Lithuania election: Opposition parties win

GlobalPost

The opposition Social Democrats have won Lithuania's parliamentary elections and will form a coalition government, the Associated Press  reported.

The Social Democrats took 38 seats, while Prime Minister Andrius Kubilius' Homeland Union conservative party finished second, with 32 seats, Agence France-Presse reported.

The center-left Social Democrats said their party would form a coalition government with the leftwing populist Labor Party, which won 30 seats, and the rightwing populist movement Order and Justice, which won 11 seats, AFP reported.

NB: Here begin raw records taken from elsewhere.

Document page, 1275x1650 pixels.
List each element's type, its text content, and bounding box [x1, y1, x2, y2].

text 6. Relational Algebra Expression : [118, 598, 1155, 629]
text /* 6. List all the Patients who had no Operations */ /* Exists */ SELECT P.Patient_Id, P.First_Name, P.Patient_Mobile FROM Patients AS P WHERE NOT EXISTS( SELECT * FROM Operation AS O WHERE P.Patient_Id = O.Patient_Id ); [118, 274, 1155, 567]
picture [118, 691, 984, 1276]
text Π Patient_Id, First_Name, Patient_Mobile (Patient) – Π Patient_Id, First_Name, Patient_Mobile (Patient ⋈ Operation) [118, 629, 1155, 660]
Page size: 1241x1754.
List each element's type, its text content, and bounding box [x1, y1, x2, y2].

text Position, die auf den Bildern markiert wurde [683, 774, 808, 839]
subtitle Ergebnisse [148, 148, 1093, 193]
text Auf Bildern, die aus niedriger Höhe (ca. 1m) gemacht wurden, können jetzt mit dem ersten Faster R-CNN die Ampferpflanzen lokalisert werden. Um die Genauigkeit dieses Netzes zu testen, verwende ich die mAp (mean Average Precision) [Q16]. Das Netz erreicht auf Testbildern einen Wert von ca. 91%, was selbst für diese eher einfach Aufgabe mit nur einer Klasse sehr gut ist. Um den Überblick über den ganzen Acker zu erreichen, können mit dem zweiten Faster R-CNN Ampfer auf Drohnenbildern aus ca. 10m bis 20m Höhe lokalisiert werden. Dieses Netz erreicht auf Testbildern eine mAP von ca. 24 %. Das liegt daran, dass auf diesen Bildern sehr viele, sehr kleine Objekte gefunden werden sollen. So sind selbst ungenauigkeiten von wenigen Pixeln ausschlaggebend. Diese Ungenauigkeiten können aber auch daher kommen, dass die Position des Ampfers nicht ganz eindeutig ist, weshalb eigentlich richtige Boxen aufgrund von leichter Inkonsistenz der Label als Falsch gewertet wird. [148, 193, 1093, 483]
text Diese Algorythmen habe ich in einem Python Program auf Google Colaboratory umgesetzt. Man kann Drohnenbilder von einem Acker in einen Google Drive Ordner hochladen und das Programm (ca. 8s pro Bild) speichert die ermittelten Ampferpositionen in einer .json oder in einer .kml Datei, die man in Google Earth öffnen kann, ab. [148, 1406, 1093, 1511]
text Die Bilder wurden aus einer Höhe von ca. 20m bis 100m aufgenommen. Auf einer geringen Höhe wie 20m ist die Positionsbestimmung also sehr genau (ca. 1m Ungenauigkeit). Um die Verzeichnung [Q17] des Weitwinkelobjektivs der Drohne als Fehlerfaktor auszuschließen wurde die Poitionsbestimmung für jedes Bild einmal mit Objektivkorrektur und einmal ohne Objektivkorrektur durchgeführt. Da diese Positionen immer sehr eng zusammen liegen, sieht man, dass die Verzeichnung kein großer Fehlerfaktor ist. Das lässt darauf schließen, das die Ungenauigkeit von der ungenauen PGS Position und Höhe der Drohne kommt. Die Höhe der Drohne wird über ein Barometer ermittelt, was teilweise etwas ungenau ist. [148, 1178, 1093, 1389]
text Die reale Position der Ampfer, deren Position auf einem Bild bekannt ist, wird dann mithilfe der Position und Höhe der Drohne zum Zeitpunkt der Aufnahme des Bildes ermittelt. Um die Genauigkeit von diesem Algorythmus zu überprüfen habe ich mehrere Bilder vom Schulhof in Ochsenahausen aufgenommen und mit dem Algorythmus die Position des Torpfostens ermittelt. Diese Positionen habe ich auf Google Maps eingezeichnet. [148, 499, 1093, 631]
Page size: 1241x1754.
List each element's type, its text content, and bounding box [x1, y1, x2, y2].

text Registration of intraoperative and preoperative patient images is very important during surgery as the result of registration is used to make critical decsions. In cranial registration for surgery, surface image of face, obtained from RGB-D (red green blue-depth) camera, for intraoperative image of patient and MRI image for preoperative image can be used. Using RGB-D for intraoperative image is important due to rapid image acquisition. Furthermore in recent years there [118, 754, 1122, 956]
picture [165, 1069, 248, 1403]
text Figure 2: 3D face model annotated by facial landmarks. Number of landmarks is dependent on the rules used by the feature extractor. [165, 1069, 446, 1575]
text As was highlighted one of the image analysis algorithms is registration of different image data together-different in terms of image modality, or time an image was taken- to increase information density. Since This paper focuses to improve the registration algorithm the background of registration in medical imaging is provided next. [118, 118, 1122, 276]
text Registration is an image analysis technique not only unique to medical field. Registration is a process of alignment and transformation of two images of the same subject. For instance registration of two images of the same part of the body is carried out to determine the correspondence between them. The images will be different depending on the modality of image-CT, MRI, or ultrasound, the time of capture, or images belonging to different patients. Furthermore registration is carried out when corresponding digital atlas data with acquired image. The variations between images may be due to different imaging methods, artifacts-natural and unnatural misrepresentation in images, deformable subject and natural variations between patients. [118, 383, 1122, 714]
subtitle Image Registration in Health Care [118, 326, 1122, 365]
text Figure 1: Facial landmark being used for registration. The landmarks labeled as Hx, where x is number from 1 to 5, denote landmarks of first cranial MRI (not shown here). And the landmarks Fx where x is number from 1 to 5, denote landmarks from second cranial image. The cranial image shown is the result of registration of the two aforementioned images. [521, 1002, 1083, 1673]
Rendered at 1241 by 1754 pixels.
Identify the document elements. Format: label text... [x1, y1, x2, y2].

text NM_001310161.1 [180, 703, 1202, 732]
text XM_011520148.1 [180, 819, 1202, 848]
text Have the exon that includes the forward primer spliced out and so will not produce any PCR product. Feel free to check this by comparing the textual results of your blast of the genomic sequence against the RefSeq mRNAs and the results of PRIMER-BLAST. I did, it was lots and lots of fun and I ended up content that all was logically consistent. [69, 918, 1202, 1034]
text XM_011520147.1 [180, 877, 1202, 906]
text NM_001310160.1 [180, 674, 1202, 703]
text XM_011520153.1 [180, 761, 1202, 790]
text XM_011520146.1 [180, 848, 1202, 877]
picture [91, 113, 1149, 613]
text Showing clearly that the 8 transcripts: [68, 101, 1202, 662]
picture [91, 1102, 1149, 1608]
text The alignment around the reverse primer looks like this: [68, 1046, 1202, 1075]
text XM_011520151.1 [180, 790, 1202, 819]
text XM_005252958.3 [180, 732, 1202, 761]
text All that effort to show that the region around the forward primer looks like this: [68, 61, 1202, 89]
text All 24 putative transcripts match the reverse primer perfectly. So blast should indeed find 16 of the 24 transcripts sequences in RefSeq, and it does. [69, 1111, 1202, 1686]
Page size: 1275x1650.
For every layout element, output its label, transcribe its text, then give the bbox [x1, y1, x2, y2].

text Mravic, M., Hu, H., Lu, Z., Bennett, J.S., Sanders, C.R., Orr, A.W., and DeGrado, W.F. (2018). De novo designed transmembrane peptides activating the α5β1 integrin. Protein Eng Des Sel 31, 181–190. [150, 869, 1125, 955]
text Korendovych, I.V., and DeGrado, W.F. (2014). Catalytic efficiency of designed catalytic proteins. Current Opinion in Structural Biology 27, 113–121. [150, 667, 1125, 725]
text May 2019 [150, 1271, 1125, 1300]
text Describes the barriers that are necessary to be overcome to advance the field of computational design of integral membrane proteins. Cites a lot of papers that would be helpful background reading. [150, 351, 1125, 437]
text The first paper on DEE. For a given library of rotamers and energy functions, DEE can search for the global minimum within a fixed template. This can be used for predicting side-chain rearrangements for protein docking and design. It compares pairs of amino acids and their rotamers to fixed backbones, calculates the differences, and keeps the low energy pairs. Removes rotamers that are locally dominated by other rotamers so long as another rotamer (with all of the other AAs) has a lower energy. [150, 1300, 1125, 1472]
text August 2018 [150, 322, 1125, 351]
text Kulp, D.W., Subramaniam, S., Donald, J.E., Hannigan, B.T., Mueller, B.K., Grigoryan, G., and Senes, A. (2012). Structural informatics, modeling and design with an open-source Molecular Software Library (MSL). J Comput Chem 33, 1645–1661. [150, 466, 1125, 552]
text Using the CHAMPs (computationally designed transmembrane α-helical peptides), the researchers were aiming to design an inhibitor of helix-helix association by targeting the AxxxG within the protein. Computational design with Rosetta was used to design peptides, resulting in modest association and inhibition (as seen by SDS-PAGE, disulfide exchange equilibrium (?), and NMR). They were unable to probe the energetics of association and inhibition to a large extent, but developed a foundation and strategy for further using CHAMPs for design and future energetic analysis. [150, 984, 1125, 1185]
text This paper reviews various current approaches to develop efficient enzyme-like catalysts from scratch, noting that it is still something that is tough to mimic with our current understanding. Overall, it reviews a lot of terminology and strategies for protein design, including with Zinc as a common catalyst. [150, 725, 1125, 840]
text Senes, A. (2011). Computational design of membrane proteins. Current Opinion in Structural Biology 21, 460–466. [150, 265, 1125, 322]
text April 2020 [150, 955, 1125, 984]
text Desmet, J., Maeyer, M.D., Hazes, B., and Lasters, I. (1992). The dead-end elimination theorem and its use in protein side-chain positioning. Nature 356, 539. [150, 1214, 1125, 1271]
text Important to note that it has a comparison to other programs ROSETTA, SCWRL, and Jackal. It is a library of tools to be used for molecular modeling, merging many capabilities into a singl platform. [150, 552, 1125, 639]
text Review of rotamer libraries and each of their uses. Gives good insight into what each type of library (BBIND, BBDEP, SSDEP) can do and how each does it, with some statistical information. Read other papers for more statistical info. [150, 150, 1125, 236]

That means the coalition government will have a total of 79 seats in Lithuania's 141-seat parliament.

Voter turnout was said to be around 35 percent, according to AFP.

"I'm extremely satisfied," Social Democrat leader Algirdas Butkevicius told reporters, according to Agence France-Presse.

Labor counterpart Viktor Uspaskich also said Butkevicius was "certain" to become Lithuania's next prime minister.

More from GlobalPost: Lithuania: Labor Party in the lead after 1st-round parliamentary elections, according to exit poll

Butkevicius has promised to raise minimum wage, make the rich pay more tax and put back euro entry until 2015, a year later than the government hopes, reported BBC.

The Social Democrats, who had governed from 2001 to 2008, promised to form a coalition government that would end the European country's current austerity policies, noted the Associated Press. They also promised to spend more in order to improve living standards in Lithuania, which saw one of Europe's worst recessions in 2009 and 2010.

"People have sent the main message that they would like change in the economy and in the social sector, they want the new government to create new jobs and increase wages," Butkevicius said, according to Reuters.